Aim
Please reproduce the passage of the Golden Arrow steam train article from "On the British" up to and including "one Pullman coach.", word for word.

Supplied passage
Saturday, 29 August 2015

One-off Chance to Take The Steam Train to Paris

Lovers of a more glamorous age of travel will have a unique opportunity this autumn to travel from London to Paris by steam train, boat and then steam train again in a recreation of the luxury ‘Golden Arrow’ service that linked the two cities between 1929 and 1972.
The trip will commence at 7am at London Victoria on Friday October 9 and will involve travel by steam train to Dover via Ashford, Canterbury and Deal, a trip across the Channel by P&O ferry to Calais and a further journey to Paris by steam train in the ‘Flèche d’Or’ (the French name of the service), via Abbeville, with arrival at the Gare du Nord in the early evening. The return trip is scheduled for two days later.



On the British leg of the journey, the ‘Golden Arrow’ will be steam hauled by either the 1947, Brighton-built, Battle of Britain class No. 34067 Tangmere or the 1951, Crewe-built Britannia Pacific No. 70000 Britannia. The coaches will be First Class Mark 1 open carriages dating from the 1950s, including one Pullman coach. 



In France, the Flèche d’Or will be hauled by the ex-Paris-Lyon-Méditerranée ‘Pacific’ steam locomotive No. 231 K8 and the train will be comprised of SNCF coaches, some dating back to the 1930s, including a Pullman coach and a genuine wagon lit day coach.


The re-constituted ‘Golden Arrow’ service has been painstakingly put together by The Railway Touring Company, a firm specialising in tours and day-trips by steam train in the UK and beyond. Given the tricky logistics, it will almost certainly be a one-off.
The company’s MD Nigel Dobbing said: “We wanted to do something a bit different. We run lots of steam in this country and thought it would be fun to take it further and go across to Paris. Everyone loves Paris, it’s a good destination, and this re-staging of The Golden Arrow and Flèche d’Or should be an enjoyable and nostalgic reminder of the boat trains which ran before the Channel Tunnel opened. But it really has been quite a challenge to re-stage this iconic journey, so I think it’s unlikely to happen again.”
 The original Flèche d’Or service was introduced in 1926 as an all-first-class Pullman service between Paris and Calais. Three years later Southern Railway introduced the equivalent between London and Dover. The train usually consisted of 10 British Pullman cars, hauled by one of the Southern Railway’s Lord Nelson class locomotives, and took 98 minutes to travel between London and Dover. Ordinary first- and third-class carriages were added in 1931. Similarly the first-class-only ferry, Canterbury, was modified to allow other classes of passenger.

Listed entries
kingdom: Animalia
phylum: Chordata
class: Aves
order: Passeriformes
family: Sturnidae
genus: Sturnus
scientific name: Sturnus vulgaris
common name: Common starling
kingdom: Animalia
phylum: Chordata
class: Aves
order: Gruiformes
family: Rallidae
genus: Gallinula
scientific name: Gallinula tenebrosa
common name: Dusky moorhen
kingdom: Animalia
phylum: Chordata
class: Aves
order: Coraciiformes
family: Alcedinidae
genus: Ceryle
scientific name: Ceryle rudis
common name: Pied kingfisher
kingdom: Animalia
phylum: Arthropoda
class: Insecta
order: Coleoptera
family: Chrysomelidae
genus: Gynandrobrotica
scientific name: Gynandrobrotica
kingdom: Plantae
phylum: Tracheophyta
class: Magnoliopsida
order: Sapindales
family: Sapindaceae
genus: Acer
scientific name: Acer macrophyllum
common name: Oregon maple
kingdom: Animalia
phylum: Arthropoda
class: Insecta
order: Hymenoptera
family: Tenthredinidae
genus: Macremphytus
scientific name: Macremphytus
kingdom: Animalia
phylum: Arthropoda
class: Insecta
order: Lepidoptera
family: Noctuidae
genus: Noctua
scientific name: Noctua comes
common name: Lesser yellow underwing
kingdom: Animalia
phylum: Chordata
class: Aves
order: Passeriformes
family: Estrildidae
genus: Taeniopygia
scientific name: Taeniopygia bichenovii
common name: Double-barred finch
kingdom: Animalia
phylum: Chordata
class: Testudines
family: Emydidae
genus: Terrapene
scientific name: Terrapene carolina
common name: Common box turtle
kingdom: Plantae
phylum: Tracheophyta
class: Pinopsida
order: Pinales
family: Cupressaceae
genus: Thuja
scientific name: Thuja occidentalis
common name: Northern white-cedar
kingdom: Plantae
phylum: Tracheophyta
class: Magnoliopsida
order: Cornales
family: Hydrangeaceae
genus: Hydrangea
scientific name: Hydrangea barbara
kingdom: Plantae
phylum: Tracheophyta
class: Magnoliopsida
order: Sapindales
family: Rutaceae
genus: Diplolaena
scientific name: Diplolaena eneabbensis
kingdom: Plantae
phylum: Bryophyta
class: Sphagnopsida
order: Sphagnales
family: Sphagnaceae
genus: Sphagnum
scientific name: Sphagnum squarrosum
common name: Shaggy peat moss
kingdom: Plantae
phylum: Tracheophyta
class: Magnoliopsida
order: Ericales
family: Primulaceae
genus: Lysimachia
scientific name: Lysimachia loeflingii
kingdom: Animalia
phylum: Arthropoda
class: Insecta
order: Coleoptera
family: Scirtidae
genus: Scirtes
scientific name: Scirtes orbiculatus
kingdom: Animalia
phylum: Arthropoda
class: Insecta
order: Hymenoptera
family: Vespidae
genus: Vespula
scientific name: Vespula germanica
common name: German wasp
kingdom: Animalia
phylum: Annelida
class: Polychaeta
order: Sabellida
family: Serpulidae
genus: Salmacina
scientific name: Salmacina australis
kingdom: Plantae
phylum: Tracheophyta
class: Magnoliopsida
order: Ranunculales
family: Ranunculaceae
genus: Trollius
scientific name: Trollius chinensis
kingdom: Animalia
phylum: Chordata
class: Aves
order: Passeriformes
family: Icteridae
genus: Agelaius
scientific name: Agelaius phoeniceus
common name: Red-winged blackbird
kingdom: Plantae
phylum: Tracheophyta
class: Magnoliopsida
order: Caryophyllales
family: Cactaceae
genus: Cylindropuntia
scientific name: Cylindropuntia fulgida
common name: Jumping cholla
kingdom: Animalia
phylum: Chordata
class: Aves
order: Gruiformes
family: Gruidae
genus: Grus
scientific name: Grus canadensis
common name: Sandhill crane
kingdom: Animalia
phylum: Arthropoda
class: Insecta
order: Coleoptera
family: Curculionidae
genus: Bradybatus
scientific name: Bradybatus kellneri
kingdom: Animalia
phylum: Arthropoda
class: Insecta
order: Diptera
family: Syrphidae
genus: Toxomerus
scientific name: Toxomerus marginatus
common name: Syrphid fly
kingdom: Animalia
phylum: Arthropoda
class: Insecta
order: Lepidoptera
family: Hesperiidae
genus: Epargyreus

Solution to the problem
On the British leg of the journey, the ‘Golden Arrow’ will be steam hauled by either the 1947, Brighton-built, Battle of Britain class No. 34067 Tangmere or the 1951, Crewe-built Britannia Pacific No. 70000 Britannia. The coaches will be First Class Mark 1 open carriages dating from the 1950s, including one Pullman coach.